11 October 2013
Timelines
There’s
so much good advice about writing available on line that I hesitate to add to
it, but one topic I have hardly ever seen mentioned is timelines. If you’re
like me the excitement of having a novel accepted for publication makes you
think that the scutwork that’s remains to be done will be pleasurable, and
often it is. But not always. You can save yourself a lot of headaches by
getting a timeline in place early on and keeping it up to date.
Even
if your story focuses one person and you tell it in chronological order, your
character will have a past, and this ‘past’ can come back and bite you in the
ass if you’re not careful. Say you want to give a sixty-year old character a
stint in the army when he was younger, and say you want him to get married at a
certain age, and say you want him to spend a year abroad on Rotary Scholarship,
and say you want him to meet his wife when they’re both in graduate school.

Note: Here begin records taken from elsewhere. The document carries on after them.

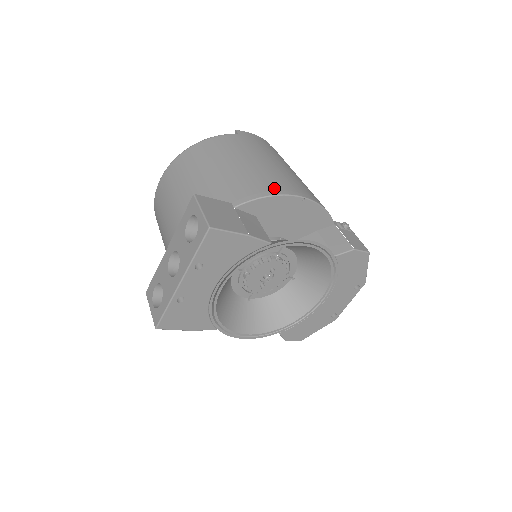
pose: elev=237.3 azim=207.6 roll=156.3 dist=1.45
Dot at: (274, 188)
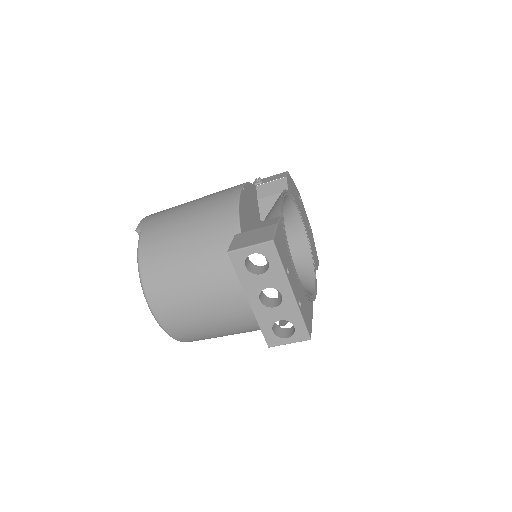
Dot at: (230, 202)
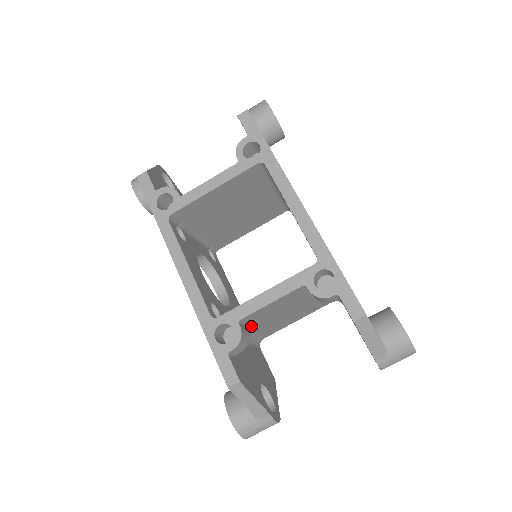
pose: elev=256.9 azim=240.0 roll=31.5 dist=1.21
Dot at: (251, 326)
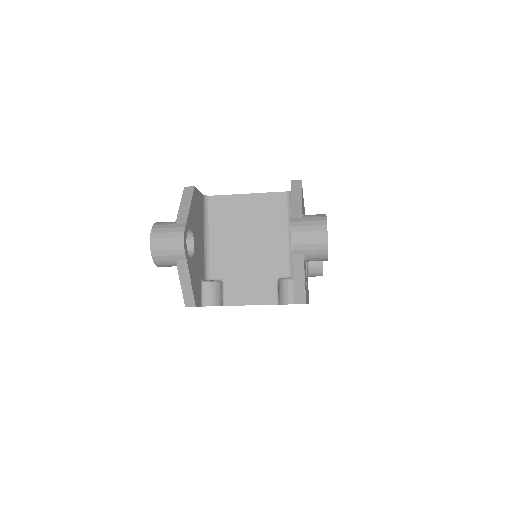
Dot at: occluded
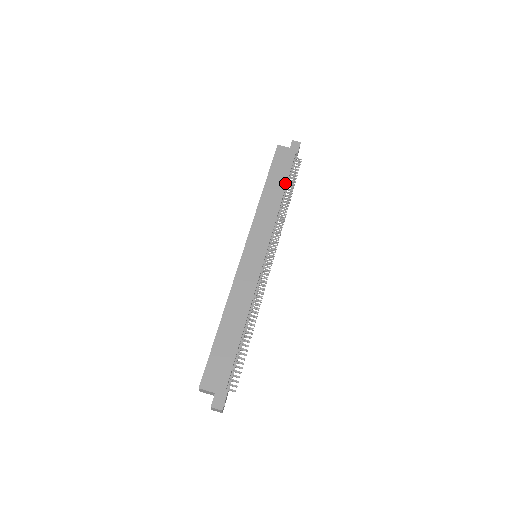
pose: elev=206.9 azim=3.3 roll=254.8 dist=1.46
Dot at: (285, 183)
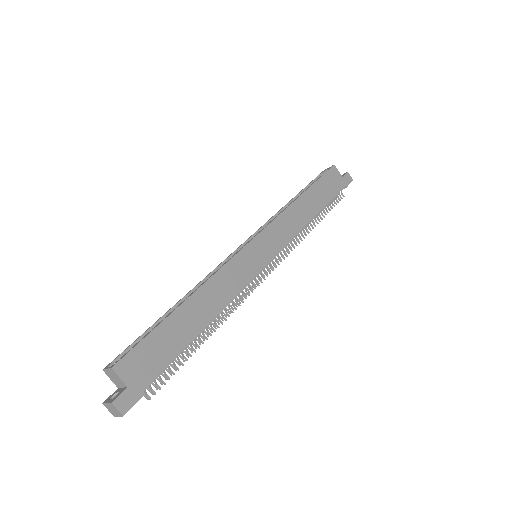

Fine, but when you line things up you may find that you don’t have time for him
to do all these things. Okay, so you skip the hitch in the army. But then you
may have to explain why he wasn’t drafted. You have to get the dates of your
wars straight, and your information about the draft. If you want Grandpa to be
in WWI and Grandson in Vietnam, you’ve got to watch your step.
If
you’re dealing with several characters and with multiple storylines over a long
period of time, the need for a timeline becomes more imperative. Does one of
your characters (Call her “Grandma”) recall hearing the news of the Japanese
invasion Pearl Harbor? You have to have your dates straight and the ages of
your characters straight, and you need to coordinate them with events in the
“real” world of history. If Grandma was ten years old in 1941 then she’s got to
be eighty years old in 2011, it’s as simple as that. But you have to forget
about her son being drafted in the Vietnam War unless he was born when his
mother was only ten years old. (He’d have to be born before 1951 or he wouldn’t
have been eligible for the draft.
This
advice seems so obvious that it’s hardly worth mentioning, and I’ve hardly ever
seen it mentioned. I’ve never been able to follow it myself, however. I always
start out with a good, clear timeline. You don’t need any fancy software, just
a table with a separate small columns for the age of each character and larger
columns to keep track of (a) events in the story and (b) events in the “real”
world. But then I start changing things around, making one character a couple
years older, another a bit younger. I start rearranging events, but I’m in too
much of a hurry to keep my timeline up to date. I figure I’ll take care of the
details later.
Better
to take care of the details sooner. If your copy editor points out that if your
protagonist was born in 1954 he couldn’t have been drafted in the Vietnam War,
you’re in trouble. You can, of course, just let it go. The reader probably
won’t notice anyway. Or you can go back and make some difficult changes in a
manuscript that you thought was finished. Very stressful.